As the mesh cloth of the invention, any of fabrics disclosed in Unexamined
Published Japanese Patent Application No. 4-136232 may be used. Among mesh
fabrics of 20 to 350 mesh, it is preferred to use a plane mesh fabric of
20 to 350 mesh for a mesh fabric for a printing screen and an
electromagnetic wave shielding material, a mesh fabric woven into a
cylindrical sack of 40 to 250 mesh for a cylinder for rotary printing, and
a plane mesh fabric of 100 to 250 mesh for a shadow mask.
The mesh fabric comprises a composite filament having a core-sheath
structure, and the filament uses a fiber component having strength as a
core part and a low melting point component as a sheath part covering the
core part. After weaving it into a mesh form as a plane fabric or a fabric
in a cylindrical sack form, the point of intersection of the warp and the
woof of the plane mesh fabric can be fixed by fusing the outer low melting
point component, and for the mesh fabric in a cylindrical sack form, the
fabric is put on a TEFLON-coated cylinder having an outer circumference 5
to 10% shorter than the fabric, and is shrunk by heating to fuse the outer
low melting point component, so that the point of intersection of the warp
and the woof is fixed.
- - - - -
Problem details:
Does each statement agree with the mesh fabric passage? Answer yes or no for each, quoting the words of the passage that decide it.
1. A plane mesh fabric of 100 to 250 mesh is preferred for a shadow mask.
2. In the composite filament, the sheath part is the component that provides strength.
3. The TEFLON-coated cylinder has an outer circumference 5 to 10% longer than the fabric.
The listing has no connection to the mesh fabric passage.
- - - - -
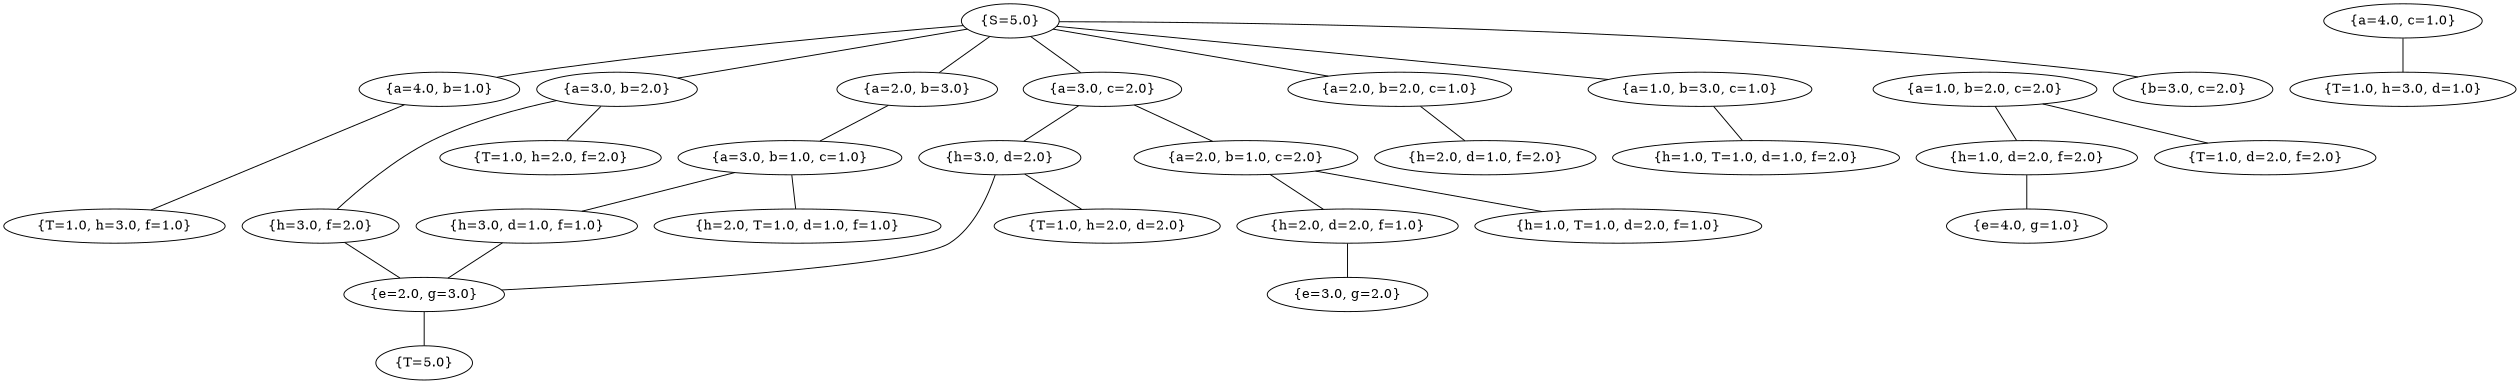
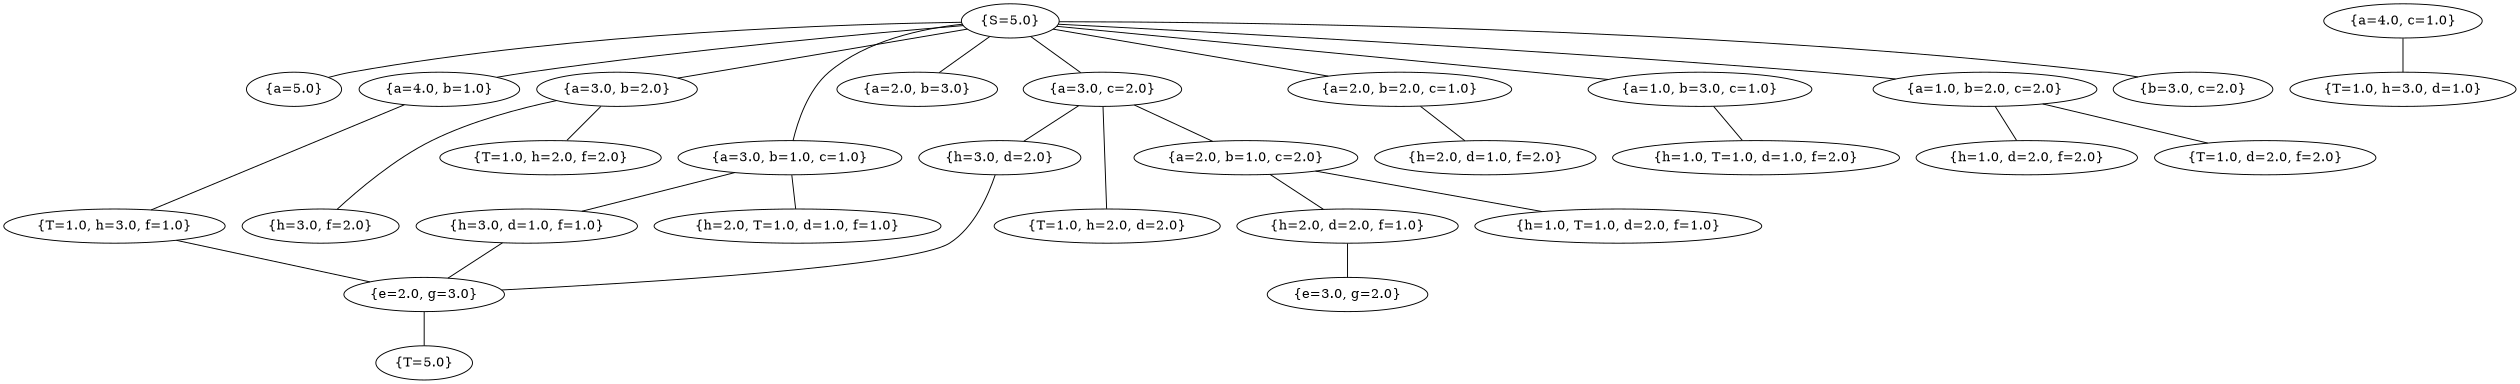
  graph {
    "{S=5.0}" [state="{S=5.0}"]
+   "{a=5.0}" [state="{a=5.0}"]
    "{a=4.0, b=1.0}" [state="{a=4.0, b=1.0}"]
    "{a=3.0, b=2.0}" [state="{a=3.0, b=2.0}"]
    "{a=2.0, b=3.0}" [state="{a=2.0, b=3.0}"]
    "{a=3.0, b=1.0, c=1.0}" [state="{a=3.0, b=1.0, c=1.0}"]
    "{a=2.0, b=2.0, c=1.0}" [state="{a=2.0, b=2.0, c=1.0}"]
    "{a=1.0, b=3.0, c=1.0}" [state="{a=1.0, b=3.0, c=1.0}"]
    "{a=3.0, c=2.0}" [state="{a=3.0, c=2.0}"]
    "{a=1.0, b=2.0, c=2.0}" [state="{a=1.0, b=2.0, c=2.0}"]
    "{b=3.0, c=2.0}" [state="{b=3.0, c=2.0}"]
    "{T=1.0, h=3.0, f=1.0}" [state="{T=1.0, h=3.0, f=1.0}"]
    "{h=3.0, f=2.0}" [state="{h=3.0, f=2.0}"]
    "{T=1.0, h=2.0, f=2.0}" [state="{T=1.0, h=2.0, f=2.0}"]
    "{a=4.0, c=1.0}" [state="{a=4.0, c=1.0}"]
    "{T=1.0, h=3.0, d=1.0}" [state="{T=1.0, h=3.0, d=1.0}"]
    "{h=3.0, d=1.0, f=1.0}" [state="{h=3.0, d=1.0, f=1.0}"]
    "{h=2.0, T=1.0, d=1.0, f=1.0}" [state="{h=2.0, T=1.0, d=1.0, f=1.0}"]
    "{h=2.0, d=1.0, f=2.0}" [state="{h=2.0, d=1.0, f=2.0}"]
    "{h=1.0, T=1.0, d=1.0, f=2.0}" [state="{h=1.0, T=1.0, d=1.0, f=2.0}"]
    "{a=2.0, b=1.0, c=2.0}" [state="{a=2.0, b=1.0, c=2.0}"]
    "{h=3.0, d=2.0}" [state="{h=3.0, d=2.0}"]
    "{T=1.0, h=2.0, d=2.0}" [state="{T=1.0, h=2.0, d=2.0}"]
    "{h=2.0, d=2.0, f=1.0}" [state="{h=2.0, d=2.0, f=1.0}"]
    "{h=1.0, T=1.0, d=2.0, f=1.0}" [state="{h=1.0, T=1.0, d=2.0, f=1.0}"]
    "{h=1.0, d=2.0, f=2.0}" [state="{h=1.0, d=2.0, f=2.0}"]
    "{T=1.0, d=2.0, f=2.0}" [state="{T=1.0, d=2.0, f=2.0}"]
    "{e=2.0, g=3.0}" [state="{e=2.0, g=3.0}"]
    "{e=3.0, g=2.0}" [state="{e=3.0, g=2.0}"]
-   "{e=4.0, g=1.0}" [state="{e=4.0, g=1.0}"]
    "{T=5.0}" [state="{T=5.0}"]
+   "{S=5.0}" -- "{a=5.0}"
    "{S=5.0}" -- "{a=4.0, b=1.0}"
    "{S=5.0}" -- "{a=3.0, b=2.0}"
    "{S=5.0}" -- "{a=2.0, b=3.0}"
-   "{a=2.0, b=3.0}" -- "{a=3.0, b=1.0, c=1.0}"
+   "{S=5.0}" -- "{a=3.0, b=1.0, c=1.0}"
    "{S=5.0}" -- "{a=2.0, b=2.0, c=1.0}"
    "{S=5.0}" -- "{a=1.0, b=3.0, c=1.0}"
    "{S=5.0}" -- "{a=3.0, c=2.0}"
+   "{S=5.0}" -- "{a=1.0, b=2.0, c=2.0}"
    "{S=5.0}" -- "{b=3.0, c=2.0}"
    "{a=4.0, b=1.0}" -- "{T=1.0, h=3.0, f=1.0}"
    "{a=3.0, b=2.0}" -- "{h=3.0, f=2.0}"
    "{a=3.0, b=2.0}" -- "{T=1.0, h=2.0, f=2.0}"
    "{a=3.0, b=1.0, c=1.0}" -- "{h=3.0, d=1.0, f=1.0}"
    "{a=3.0, b=1.0, c=1.0}" -- "{h=2.0, T=1.0, d=1.0, f=1.0}"
    "{a=2.0, b=2.0, c=1.0}" -- "{h=2.0, d=1.0, f=2.0}"
    "{a=1.0, b=3.0, c=1.0}" -- "{h=1.0, T=1.0, d=1.0, f=2.0}"
    "{a=3.0, c=2.0}" -- "{a=2.0, b=1.0, c=2.0}"
    "{a=3.0, c=2.0}" -- "{h=3.0, d=2.0}"
-   "{h=3.0, d=2.0}" -- "{T=1.0, h=2.0, d=2.0}"
+   "{a=3.0, c=2.0}" -- "{T=1.0, h=2.0, d=2.0}"
    "{a=1.0, b=2.0, c=2.0}" -- "{h=1.0, d=2.0, f=2.0}"
    "{a=1.0, b=2.0, c=2.0}" -- "{T=1.0, d=2.0, f=2.0}"
-   "{h=3.0, f=2.0}" -- "{e=2.0, g=3.0}"
+   "{T=1.0, h=3.0, f=1.0}" -- "{e=2.0, g=3.0}"
    "{a=4.0, c=1.0}" -- "{T=1.0, h=3.0, d=1.0}"
    "{h=3.0, d=1.0, f=1.0}" -- "{e=2.0, g=3.0}"
    "{a=2.0, b=1.0, c=2.0}" -- "{h=2.0, d=2.0, f=1.0}"
    "{a=2.0, b=1.0, c=2.0}" -- "{h=1.0, T=1.0, d=2.0, f=1.0}"
    "{h=3.0, d=2.0}" -- "{e=2.0, g=3.0}"
    "{h=2.0, d=2.0, f=1.0}" -- "{e=3.0, g=2.0}"
-   "{h=1.0, d=2.0, f=2.0}" -- "{e=4.0, g=1.0}"
    "{e=2.0, g=3.0}" -- "{T=5.0}"
  }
- - - - -
Answer to this problem:
1. Yes: "a plane mesh fabric of 100 to 250 mesh for a shadow mask"
2. No: "a fiber component having strength as a core part and a low melting point component as a sheath part"
3. No: "an outer circumference 5 to 10% shorter than the fabric"